Вслед за Аристотелем отметим, что простой голос – это то общее, что есть у животных и людей, это животная часть человека. Он может указывать только на удовольствие и боль, опыт, разделяемый теми и другими. Но речь, logos, не просто указывает, она выражает или, более того, проявляет: она проявляет благоприятное (полезное) и вредное и, как следствие, справедливое и несправедливое, хорошее и плохое. Если мы получаем удар, мы можем закричать, то есть издать голос, чтобы дать выход своей боли, то же самое сделали бы лошадь или собака. Но одновременно мы можем сказать: «Со мной поступили неправильно» (ранили, плохо обращались), и тем самым речь вводит меры хорошего и плохого. Она не просто дает выражение чувствам, но вводит критерии оценки.
За этой идеей находится оппозиция между двумя формами жизни: zoe и bios. Zoe – это обнаженная, голая жизнь, жизнь, сведенная до животной природы; bios – жизнь в общине, в полисе, в политической жизни.
Связь между голой жизнью и политикой – это та же самая связь, которую метафизическое понимание человека как «живого существа, одаренного речью», усматривает в отношении, существующем между phoné и lògos. <…> Вопрос «каким образом живое существо одарено речью?» полностью соответствует вопросу «каким образом голая жизнь живет в полисе?». Живое существо одарено речью, из которой оно удаляет и в которой в то же время хранит свой голос, таким же образом, каким оно живет в полисе, позволяя исключить в его рамках свою голую жизнь[232]
.Этот насыщенный пассаж из Агамбена точно указывает на решающее соединение: на аналогию, которая более чем аналогия, между сочленением phone-logos и zoe-bios. Голос – что-то вроде голой жизни, что-то предположительно внешнее по отношению к политике, тогда как logos – это двойник полиса, социальной жизни, управляемой законами и общим благом. Однако основной идеей – идеей книги Агамбена – является, безусловно, то, что такой простой внешней стороны здесь нет: базовая структура, топология политики представляет для Агамбена топологию «включенного исключения» голой жизни. Это самое исключение помещает zoe на центральное и парадоксальное место, оно попадает во внутреннее. («Назовем эту предельную форму отношения, которая включает нечто единственно путем его изъятия, отношением исключения»[233]
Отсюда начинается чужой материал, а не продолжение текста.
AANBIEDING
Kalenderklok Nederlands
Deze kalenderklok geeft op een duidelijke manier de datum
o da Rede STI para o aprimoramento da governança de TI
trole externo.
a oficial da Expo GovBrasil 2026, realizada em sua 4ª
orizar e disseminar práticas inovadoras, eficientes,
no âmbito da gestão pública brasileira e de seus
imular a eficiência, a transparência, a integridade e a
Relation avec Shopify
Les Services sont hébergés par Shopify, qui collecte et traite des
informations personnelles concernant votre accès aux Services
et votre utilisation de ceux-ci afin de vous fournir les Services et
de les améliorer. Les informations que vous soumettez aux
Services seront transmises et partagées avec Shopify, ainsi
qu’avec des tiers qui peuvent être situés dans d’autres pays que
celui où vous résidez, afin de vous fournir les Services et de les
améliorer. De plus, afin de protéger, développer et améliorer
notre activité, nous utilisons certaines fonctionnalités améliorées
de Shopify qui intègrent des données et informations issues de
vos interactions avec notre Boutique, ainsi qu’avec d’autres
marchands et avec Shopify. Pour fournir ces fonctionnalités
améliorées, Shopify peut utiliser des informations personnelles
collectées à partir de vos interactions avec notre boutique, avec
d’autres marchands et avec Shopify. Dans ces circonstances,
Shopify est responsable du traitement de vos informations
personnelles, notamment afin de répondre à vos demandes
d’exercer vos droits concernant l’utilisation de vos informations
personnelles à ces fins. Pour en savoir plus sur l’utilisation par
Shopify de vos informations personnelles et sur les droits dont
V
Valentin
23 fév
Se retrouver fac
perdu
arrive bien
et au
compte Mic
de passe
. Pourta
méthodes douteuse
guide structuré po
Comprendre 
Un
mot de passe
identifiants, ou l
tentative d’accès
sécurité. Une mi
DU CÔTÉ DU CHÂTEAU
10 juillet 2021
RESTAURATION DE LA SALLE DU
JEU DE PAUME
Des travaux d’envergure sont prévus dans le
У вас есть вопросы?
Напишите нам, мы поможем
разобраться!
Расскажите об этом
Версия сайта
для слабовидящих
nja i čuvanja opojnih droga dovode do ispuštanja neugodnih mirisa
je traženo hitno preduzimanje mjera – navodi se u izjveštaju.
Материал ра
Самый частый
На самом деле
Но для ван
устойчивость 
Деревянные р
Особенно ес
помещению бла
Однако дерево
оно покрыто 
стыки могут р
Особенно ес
.) Последнее снова ставит голос в наиболее особенное и парадоксальное положение: в топологию экстимности, одновременного включения/изъятия, которая удерживает исключенного внутри себя. Ибо проблему представляет не то, что zoe – досоциально, что оно соответствует животной природе и находится за пределами социального, но то, что оно продолжает существовать в своем включении/изъятии в самом сердце социального так же, как голос есть не просто внешний элемент речи, он остается внутри, делая ее возможной и постоянно преследуя ее невозможностью ее символизации. Но есть кое-что еще: голос не является неким пережитком предшествующего докультурного состояния или первобытного, блаженного слияния, когда мы еще не были заражены языком и скорбями, это скорее продукт самого логоса, поддерживающий последний и в то же время его нарушающий.Viva voce
Если голос изъят и тем самым включен в саму структуру политики и лежащий в ее основе логос, данная типология имеет некоторые последствия, наблюдаемые практически и эмпирически. Мы можем увидеть, что голос в своей функции внутреннего внешнего логоса, видимый до-логос, экстра-логос призывается и даже необходим в некоторых четко определенных и решающих социальных ситуациях. Последние нуждаются в феноменологии и более детальном анализе, мы, однако, приведем здесь несколько примеров, взятых из абсолютно различных регистров. Они касаются всего, что Альтюссер называл идеологическими аппаратами государства – Церковь, суд, университет, выборы, – и все они описывают особую, крайне кодифицированную и ритуализированную зону внутри их, стратегический пункт, где их ритуальный характер проявлен и выставлен напоказ, а их символическое воздействие инсценировано.